Three major capabilities land in Kimi K2-0905 that fundamentally change how coding agents operate: 256k context window, improved tool calling, and enhanced capabilities for front-end development. The model is live in Cline via the Groq (serving at ~349 TPS), Moonshot, OpenRouter, Fireworks, and Cline providers.
What changed from July
The July checkpoint put Kimi K2 on the map with strong tool calling and consistent diff generation (currently at 5%, which rivals Sonnet-4 at 4% and bests Gemini 2.5 Pro at 10%). K2-0905 builds on that foundation with focus on the capabilities that matter most for agent workflows.

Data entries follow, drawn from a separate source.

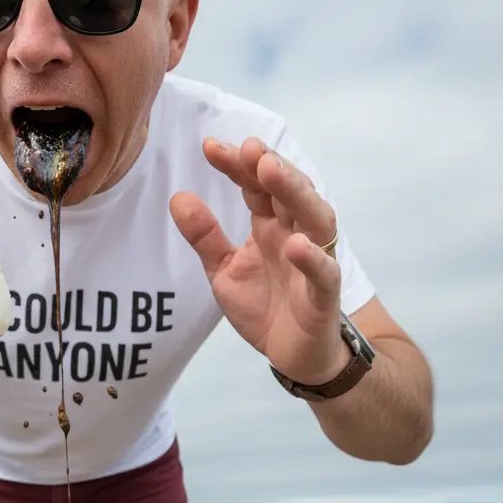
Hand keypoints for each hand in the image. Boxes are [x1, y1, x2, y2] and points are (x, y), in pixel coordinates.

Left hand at [170, 136, 349, 384]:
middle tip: (249, 148)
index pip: (256, 186)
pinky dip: (313, 258)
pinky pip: (325, 272)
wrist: (294, 355)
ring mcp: (315, 261)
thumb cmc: (265, 306)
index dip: (236, 165)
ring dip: (295, 191)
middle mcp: (297, 233)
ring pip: (315, 217)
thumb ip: (204, 236)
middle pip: (289, 191)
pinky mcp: (325, 295)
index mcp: (271, 225)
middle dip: (270, 167)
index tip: (210, 146)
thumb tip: (178, 197)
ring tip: (271, 170)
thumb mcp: (223, 270)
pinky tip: (296, 243)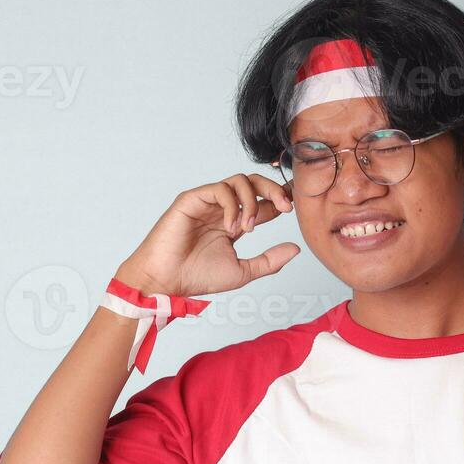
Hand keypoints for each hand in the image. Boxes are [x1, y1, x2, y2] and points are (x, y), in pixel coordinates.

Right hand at [118, 172, 298, 296]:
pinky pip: (219, 189)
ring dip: (252, 201)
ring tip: (250, 227)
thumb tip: (297, 249)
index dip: (281, 199)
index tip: (297, 204)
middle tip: (286, 206)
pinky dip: (232, 205)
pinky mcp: (192, 199)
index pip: (263, 202)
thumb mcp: (243, 272)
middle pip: (254, 183)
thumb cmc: (197, 277)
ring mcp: (207, 202)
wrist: (166, 282)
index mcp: (234, 222)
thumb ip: (270, 261)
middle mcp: (222, 208)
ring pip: (239, 181)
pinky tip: (231, 227)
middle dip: (274, 190)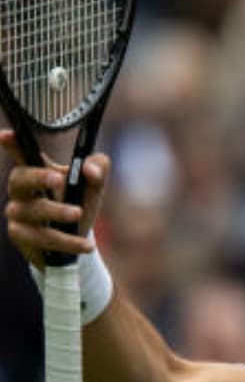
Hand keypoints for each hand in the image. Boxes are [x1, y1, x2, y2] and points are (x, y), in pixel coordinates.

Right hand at [2, 130, 108, 268]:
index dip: (13, 145)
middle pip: (19, 179)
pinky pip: (41, 239)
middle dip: (38, 178)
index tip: (7, 135)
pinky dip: (67, 242)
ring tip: (79, 213)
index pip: (21, 155)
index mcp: (35, 172)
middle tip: (59, 179)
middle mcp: (20, 191)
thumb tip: (91, 169)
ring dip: (57, 212)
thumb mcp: (93, 186)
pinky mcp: (22, 238)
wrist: (75, 241)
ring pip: (32, 211)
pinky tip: (86, 245)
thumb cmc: (79, 204)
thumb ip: (97, 170)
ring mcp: (17, 214)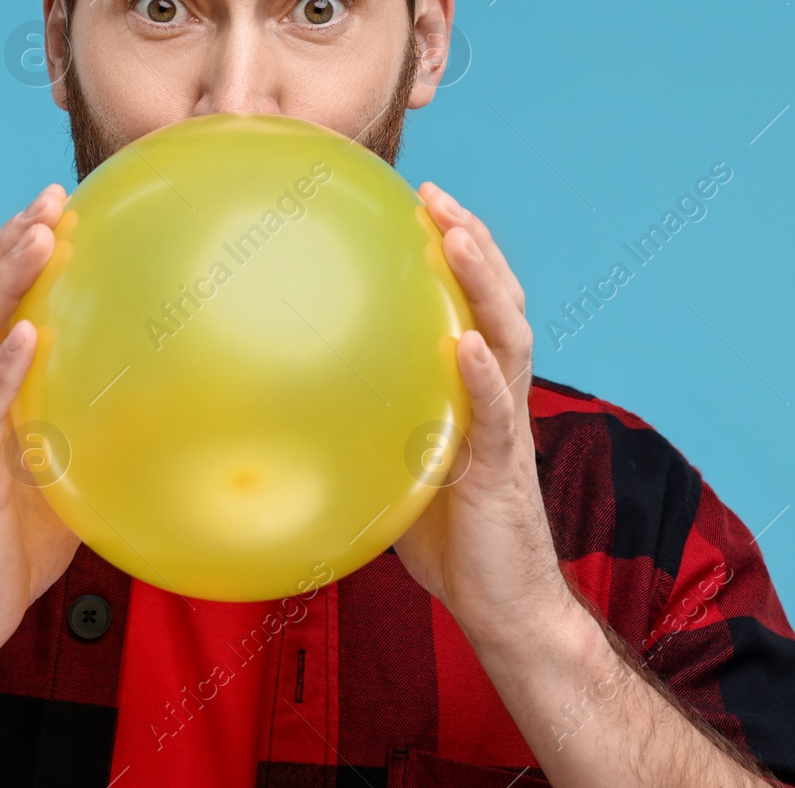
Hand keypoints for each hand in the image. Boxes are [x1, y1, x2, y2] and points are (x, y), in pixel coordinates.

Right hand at [0, 183, 80, 673]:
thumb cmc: (16, 544)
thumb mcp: (72, 472)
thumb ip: (100, 429)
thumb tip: (168, 401)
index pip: (0, 304)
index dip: (21, 253)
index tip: (60, 206)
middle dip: (12, 242)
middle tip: (51, 196)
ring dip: (6, 280)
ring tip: (39, 237)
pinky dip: (6, 366)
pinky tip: (30, 335)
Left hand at [393, 182, 578, 643]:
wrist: (500, 602)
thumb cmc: (447, 538)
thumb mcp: (396, 466)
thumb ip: (368, 425)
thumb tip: (288, 406)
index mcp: (475, 389)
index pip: (472, 303)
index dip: (455, 250)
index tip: (419, 202)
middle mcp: (498, 394)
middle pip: (497, 299)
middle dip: (471, 241)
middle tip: (434, 193)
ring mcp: (506, 426)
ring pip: (506, 337)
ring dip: (484, 283)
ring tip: (456, 236)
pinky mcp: (502, 468)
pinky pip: (495, 413)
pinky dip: (480, 374)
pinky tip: (464, 342)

Context window that actually scales
From 131k to 262k tokens help you work with larger codebases, conversation histories, and test suites in memory without the typical degradation at context boundaries.
The model's attention mechanism was specifically tuned for long-context scenarios. Token allocation is smarter, coherence is maintained across the full window, and you can finally stop engineering around context limits.
- Speed: Groq delivers responses fast enough that model latency stops being a workflow bottleneck. ~349 TPS serving capacity handles production workloads without throttling. Expect some warmup time on first requests (2-3 seconds), but subsequent requests in the same session are significantly faster.
- Context efficiency: The 256k window maintains coherence without the typical degradation you see in other long-context models. Long conversations stay focused, and the model doesn't lose track of earlier context when processing later tokens.
- Tool reliability: Expect consistent structured outputs with ~95% or better first-try success rate on well-formed tool schemas. The model rarely produces malformed JSON or unexpected parameter variations.
- Frontend Improvements: Moonshot has noted that K2-0905 is improved at frontend coding than its predecessor. We recommend using K2-0905 in Act mode where it can execute on the plan devised by a reasoning model.
Setup in Cline
Kimi-K2-0905 is available via the Cline, Groq, Fireworks, Vercel AI Gateway, and OpenRouter providers. It’s still $1/$3 in/out per 1M tokens through most providers, however, as an open-source model this can vary.